Set the scaling and offset when reprojecting to WGS84, e.g.:
las2las --a_srs EPSG:26911 --t_srs EPSG:4326 -i file1.las -o output.las --scaling 1e-7 1e-7 0.01 --offset <something close to your data's longitudes>,<something close to your data's latitudes>,0
You've been caught by a limitation/feature of the las file format. Internally, a las file stores each point's spatial dimensions (x, y, z) as a combination of per-point long values (4 byte signed integer value) and file-global scale and offset values. When reading a las file, each point's x, y, and z values are calculated by multiplying that point's signed integer value by the file-global scaling factor, then adding the file-global offset:
x = x_in_file * x_scaling + x_offset
When you reproject the data from EPSG:26911 to EPSG:4326, as you did, you are not instructing
las2las to use any new scaling or offset values; therefore,
las2las keeps the same scaling and offset values that it read from the source file. When going between two projected coordinate systems (e.g. UTM to state plane) this might be ok, but when going between projected and geodetic coordinate systems (e.g. UTM to WGS84) this is almost assuredly going to give you wonky results.
To illustrate this, I ran a couple of simple tests on a EPSG:26915 test file contained in the PDAL source repository (https://github.com/PDAL/PDAL/blob/master/test/data/las/utm15.las). First, a simple reprojection with no scaling and offset:
$ las2las -i utm15.las -o wgs84.las --t_srs EPSG:4326 && lasinfo wgs84.las | grep "Bounding Box"
Bounding Box: -93.35, 41.58, -93.35, 41.58
You can see that the data contained in my wgs84.las file has been clipped to two decimals of precision. That means my lasfile has a data resolution of about 0.8km — not good!
We can dial up the precision with the
--scale option to las2las:
$ las2las -i utm15.las -o wgs84.las --t_srs EPSG:4326 --scale 0.0000001 0.0000001 0.01 && lasinfo wgs84.las | grep "Bounding Box"
Bounding Box: -93.3515626, 41.5771484, -93.3515626, 41.5771484
Now that's better. I chose 0.0000001 (1e-7) for my x and y scaling factors because this gives me a bit less than 1cm precision at this latitude and longitude. You maybe have to adjust your scaling factors if you're in a place where the longitude lines get pretty close together (e.g. northern Alaska) but in general you can use 1e-7 or 1e-8 and things should work. I use the haversine equation to calculate the distance precision — specifically https://github.com/mapado/haversine.
This will work fine and dandy if your data are constrained to a small spatial area. However, at a certain point (scaling-dependent) a 4-byte signed integer will not be able to represent all of the values in your data. At this point you will need to offset your lasfile — think of it like "rezeroing" the origin of the lasfile closer to the center of your data.
Calculating a good offset usually requires some a-priori knowledge — I usually take the minimum latitude and longitude values for my data, truncate those values to the ones place, and use the resulting integers as my offset. For my test data file, this would look like:
$ las2las -i utm15.las -o wgs84.las --t_srs EPSG:4326 --scale 1e-7 1e-7 0.01 --offset -93,41,0
Note the different syntax for offset and for scaling — this is a strange quirk of libLAS.

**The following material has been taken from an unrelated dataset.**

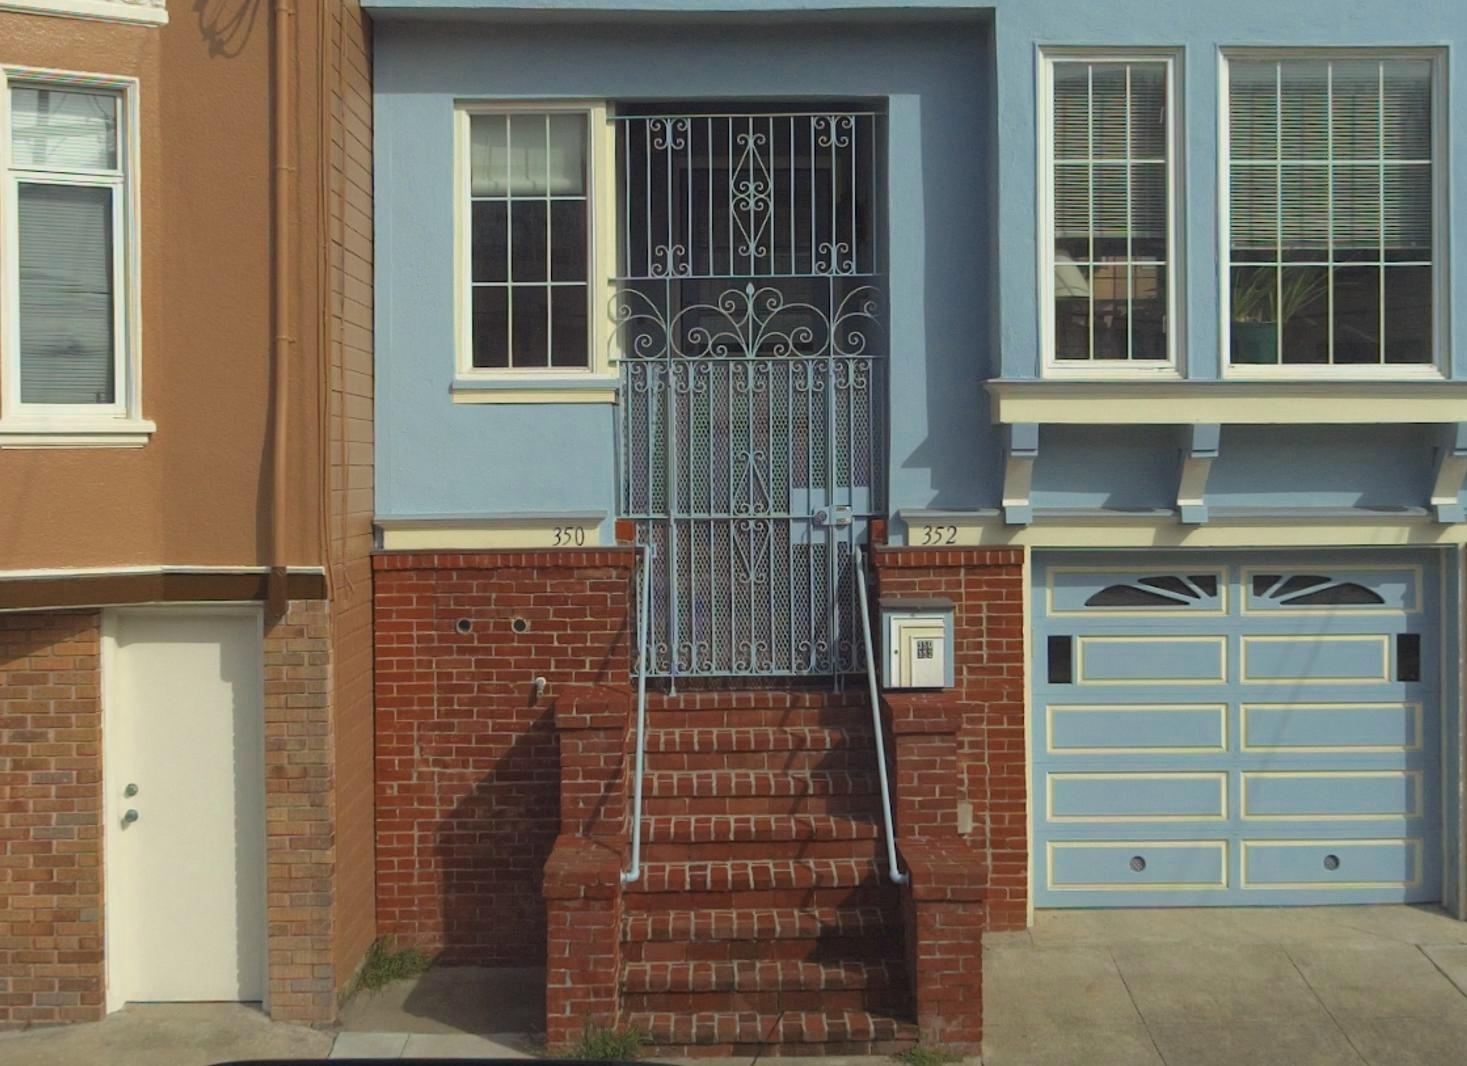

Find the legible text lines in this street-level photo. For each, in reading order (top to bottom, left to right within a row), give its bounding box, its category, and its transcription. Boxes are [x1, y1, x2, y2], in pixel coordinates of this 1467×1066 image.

[551, 525, 586, 547] StreetNumber: 350
[921, 524, 959, 546] StreetNumber: 352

At this point, you should be able to create a properly scaled and offset WGS84 lasfile from your UTM data. Let's make sure by roundtripping our wgs84 file back to its original projected coordinate system (not including any offset information this time):
$ las2las -i wgs84.las -o utm15-roundtrip.las --t_srs EPSG:26915 --scale 0.01 0.01 0.01
Throwing out the offset is another weird quirk of libLAS that might actually be a bug (though I need to investigate further). Anyways, it shouldn't hurt your data to have that little offset in the roundtrip UTM file.